“I have triumphed over both life and death, for I no longer want to live and I no longer fear death.”
These were the final words posted on social media by Nawal el-Saadawi who passed away on Sunday, March 21st, 2021.
For a controversial figure who has dedicated her life to liberate female desire from the shackles imposed by patriarchy, in her old age she was liberated from the shackles of her desire. She passed away on the day the Egyptian Senate approved a law that increases the imprisonment for perpetrators of FGM.
Saadawi was a physician, a writer, an FGM survivor, an activist, an intellectual and above all a staunch feminist. Her unyielding attitude, unorthodox views, and unapologetic feminism granted her global recognition. She won numerous international awards, and secured her undisputed position as Egypt’s leading feminist.
Her views also landed her in prison during Al Sadat’s presidency, and jeopardized her citizenship.
Her books were banned, she was charged with atheism and blasphemy and topping it off, she secured her position on the lists of Islamic jihadists. The death threats never deterred her from her mission: rather it unleashed the feminine rage that lurked behind her calm appearance.
Her most prominent and widely acclaimed books included: “Woman and Sex”; “The Hidden Face of Eve”; and “A daughter of Isis.” Many more shatter taboos and bravely tackle contentious issues that are usually muted in the Arab world. Her voice was authentic and spoke for the millions of silenced and oppressed women. Her courage was unequivocal, and I respected her immensely.
Yet, I disagreed with Saadawi on some issues. She pioneered and championed radical gender equality. She wanted men and women to be equal on every level, which I agree with to some extent.
However, I believe that equality that erases the difference between masculine and feminine is both unattainable and unhealthy.
This manifests itself in her views of the veil. When she was questioned about the veil she answered that she is against anything that objectifies a woman’s body.
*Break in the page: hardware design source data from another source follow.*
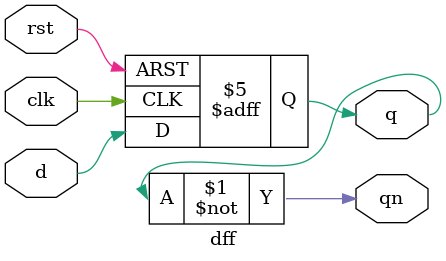
<source format=v>

module dff(input d, input clk, input rst, output reg q, output qn);
  
  initial q <= 0;
  assign qn = ~q;

  always @ ( posedge clk or posedge rst ) begin
    if(rst == 1) 
      q <= 0;
    else 
      q <= d;
    
  end

endmodule


</source>
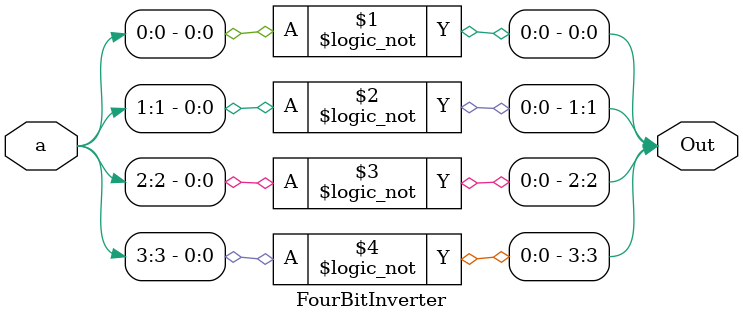
<source format=v>
module FourBitInverter(a, Out);
	input [3:0] a;
	output [3:0] Out;
	assign Out[0] = !a[0];
	assign Out[1] = !a[1];
	assign Out[2] = !a[2];
	assign Out[3] = !a[3];
endmodule
</source>
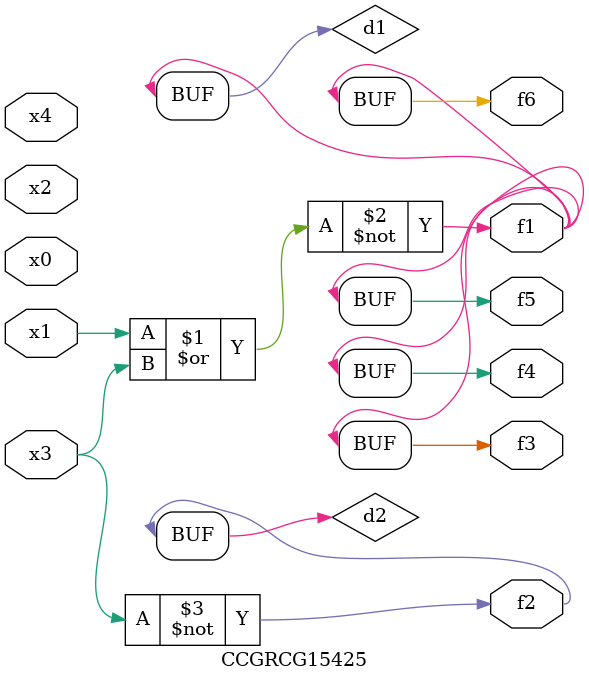
<source format=v>
module CCGRCG15425(
	input x0, x1, x2, x3, x4,
	output f1, f2, f3, f4, f5, f6
);

	wire d1, d2;

	nor (d1, x1, x3);
	not (d2, x3);
	assign f1 = d1;
	assign f2 = d2;
	assign f3 = d1;
	assign f4 = d1;
	assign f5 = d1;
	assign f6 = d1;
endmodule

</source>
A woman should dress like a man. Wearing a veil and wearing revealing clothes both objectify women and reduce them to their bodies. I fully understand the logic that was behind her statement, yet I disagree with its veracity.
For, if we say that a woman’s body is the same as a man’s and should be treated equally, then why wouldn’t a woman go to work the next day after giving birth? Why do most nude paintings feature women rather than men? The complementarity of men and women reside in their difference, not in their uniformity.
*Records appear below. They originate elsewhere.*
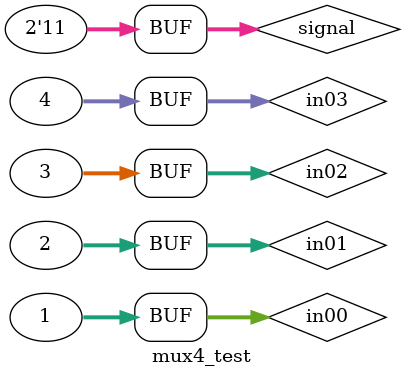
<source format=v>
`timescale 1ns / 1ps


module mux4_test;

	// Inputs
	reg [31:0] in00;
	reg [31:0] in01;
	reg [31:0] in02;
	reg [31:0] in03;
	reg [1:0] signal;

	// Outputs
	wire [31:0] out_mux4;

	// Instantiate the Unit Under Test (UUT)
	mux4 uut (
		.in00(in00), 
		.in01(in01), 
		.in02(in02), 
		.in03(in03), 
		.signal(signal), 
		.out_mux4(out_mux4)
	);

	initial begin
		// Initialize Inputs
		in00 = 1;
		in01 = 2;
		in02 = 3;
		in03 = 4;
		signal = 0;

		// Wait 100 ns for global reset to finish
		#100;
      
		in00 = 1;
		in01 = 2;
		in02 = 3;
		in03 = 4;
		signal = 1;

		// Wait 100 ns for global reset to finish
		#100;
      
		in00 = 1;
		in01 = 2;
		in02 = 3;
		in03 = 4;
		signal = 2;

		// Wait 100 ns for global reset to finish
		#100;
      
		in00 = 1;
		in01 = 2;
		in02 = 3;
		in03 = 4;
		signal = 3;

		// Wait 100 ns for global reset to finish
		#100;
      		
		// Add stimulus here

	end
      
endmodule


</source>
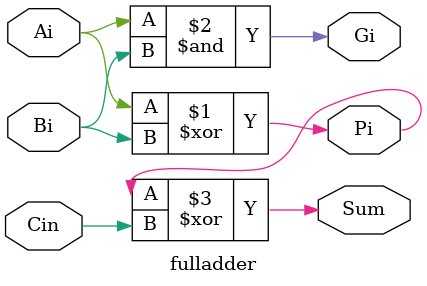
<source format=v>

module fulladder(


    // System Clock
    input        Ai,
    input        Bi,
    input       Cin,

    output      Sum,
    output      Gi,
    output      Pi
    // User Interface
    // Pi = A ^ B;
    // Gi = A & B;
);
/*******************************************************************************
 *                                 Main Code
*******************************************************************************/

    assign Pi = Ai ^ Bi;
    assign Gi = Ai & Bi;
    assign Sum = Pi ^ Cin;

endmodule
</source>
Despite my reservations, when Saadawi’s death was announced by her children I couldn’t overcome my feeling of sadness. I mourned the insurmountable loss of an unparalleled feminist icon who fiercely fought for female empowerment. I was also infuriated by the sordid attacks and gloating in her death by Salafis and Muslim Brotherhood supporters. The attacks were so vile and repulsive that several Muslim scholars, including Abbas Shoman the Former Head of Al Azhar, issued statements condemning the attacks and denouncing them as unIslamic.
But in reality, Saadawi didn’t just triumph over her fear of death during her life; she triumphed in her death over the patriarchy that she dedicated her life to topple. Saadawi, the FGM survivor was vindicated by the new law that was passed by the senate that could prevent other girls from being maimed in the name of chastity.
Saadawi, the freedom fighter who stood against the established patriarchy, who wanted children to take their mother’s name because she believed mothers’ weren’t given their due respect, died on Mother’s day and enshrined as a matriarch. She was the embodiment of the unbridled feminine force in this realm and her death transported her to become an emblem of matriarchy in the eternal realm of ideas. This piece isn’t to defend Nawal el-Saadawi. This piece is an ode to her legacy. In the words of the greatest Egyptian feminist “The female is the origin.”